Kids with adhd, children with adhd

Learn How Playing Outside Helps Children with ADHD Focus More?

Playing Outside Helps Children with ADHD 

Do you want a way to help to treat your child’s attention-deficit/hyperactivity disorder (ADHD) that’s free, drug-free and free of side-effects? Try nature. Scientific studies have pointed out a link between playing outdoors and fewer symptoms of ADHD. The trick is to make a habit of giving your child regular “treatments” of nature play time.

In 2001, University of Illinois researchers Frances Kuo and Faber Taylor studied the link between nature and easing ADHD symptoms. Parents of children with ADHD, ages 5 to 18 years old, were asked to log where their children played after school during the week and to record how severe their kids’ ADHD symptoms were. Parents’ lists included “Big Trees and Grass,” “Indoors,”  “Open Grass,” and “Built Outdoors,” where the play area was paved or built rather than natural.  

Children who spent time playing outdoors in “Big Trees and Grass” or “Open Grass” had significantly fewer symptoms of attention deficit disorder than kids who had been playing in spaces “Indoors” or “Built Outdoors.” Kids with hyperactivity only improved when they played in “Open Grass” areas like soccer fields or the big grassy spaces you might find at a city park.

What the Research Says…

In 2008, the same researchers studied 7 to 12 year-olds with ADHD who took a 20-minute organized walk in one of three settings: a downtown area, an urban park, or a residential area. Afterward, researchers (who didn’t know where the children had visited) tested the students’ concentration skills and asked them to rate how much they liked their walk. Researchers Kuo and Taylor found that the kids who took the guided walk in the park scored better on the concentration test than those who took guided walks in the other two areas. In fact, the researchers discovered that the effect of a 20-minute walk in a park was equal to that of two common ADHD drugs in easing the children’s symptoms. Furthermore, the children preferred the park walks to a walk in a manufactured setting.

In 2010, A.E. van den Berg and C.G. van den Berg studied children with ADHD who lived on farm therapy centers in the Netherlands to treat their ADHD. The researchers tested the children, aged 9 to 17 years, during visits to a woodland and a town, and found that the children concentrated better, and had more positive feelings and actions when in the woods than on their visits to the town.

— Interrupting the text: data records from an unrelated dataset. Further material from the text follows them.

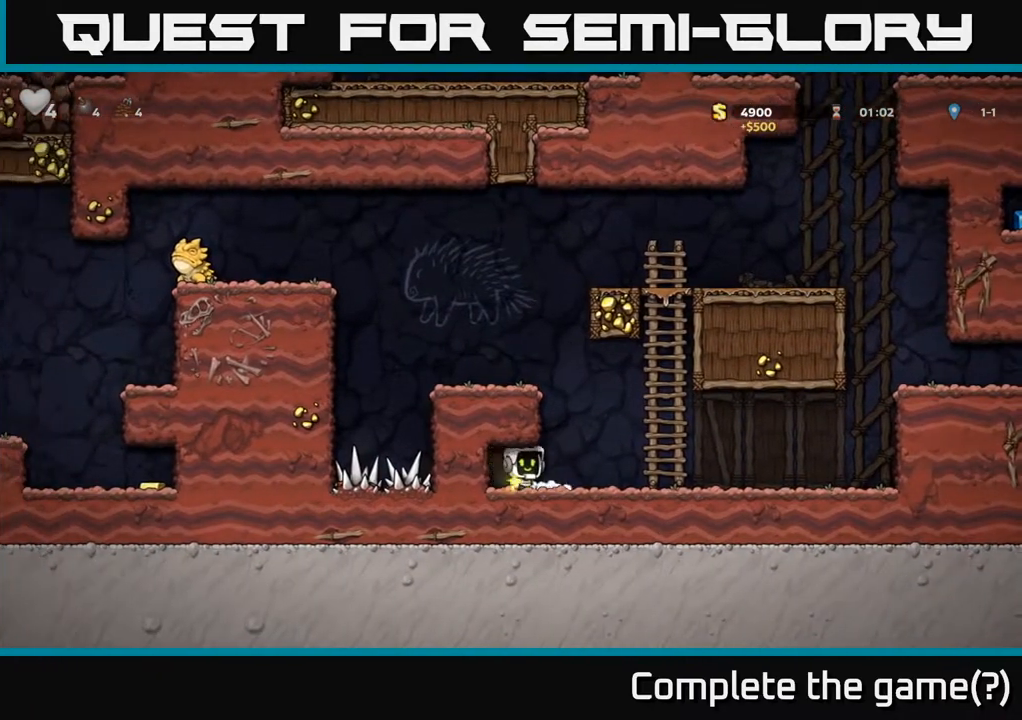
{"dt_ms": 500, "buttons": ["A"], "right_stick": "center", "events": [[500, "A", "down"]]}
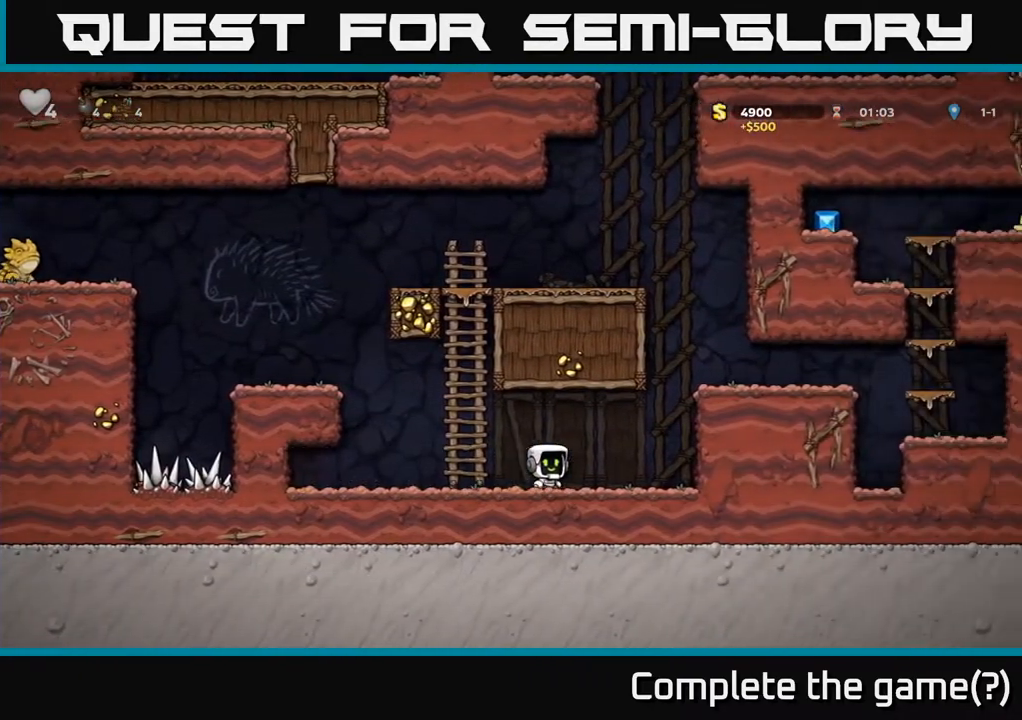
{"dt_ms": 500, "buttons": [], "right_stick": "center", "events": [[183, "A", "up"], [367, "A", "down"], [500, "A", "up"]]}
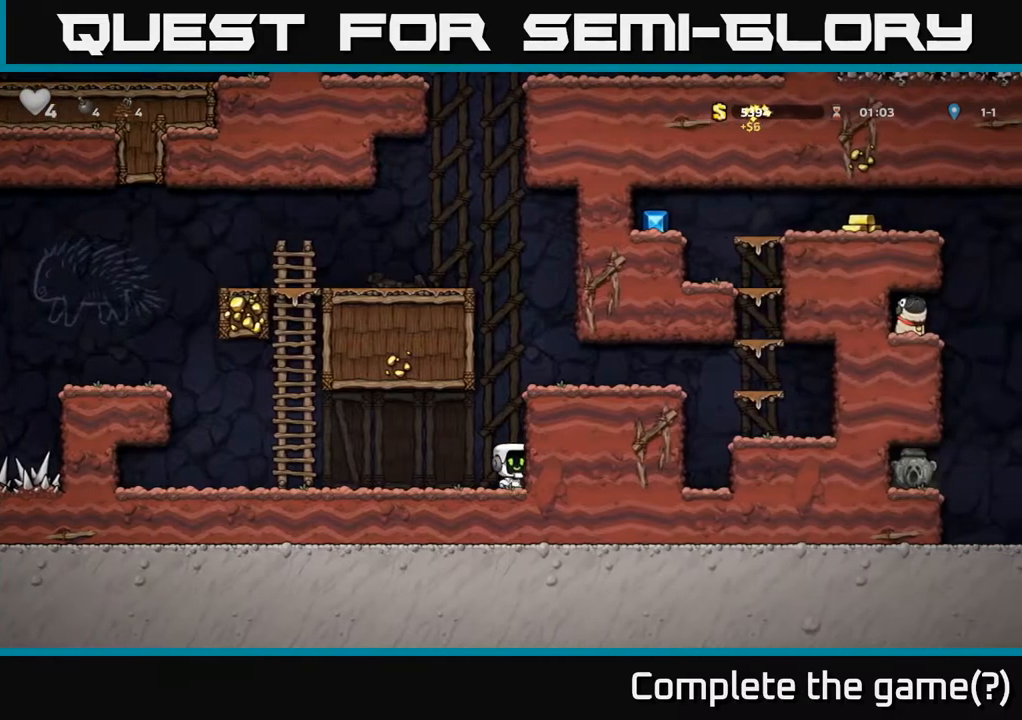
{"dt_ms": 1000, "buttons": [], "right_stick": "center"}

The next time you take your child to a soccer field, a city park or other natural area, you’ll know that just by providing some time in nature, you’re helping to reduce your child’s ADHD symptoms. Routine park visits can help your child to do better in school and in daily life, and they can supplement the treatment your child’s doctor recommends. You may find nature therapy is worth a try.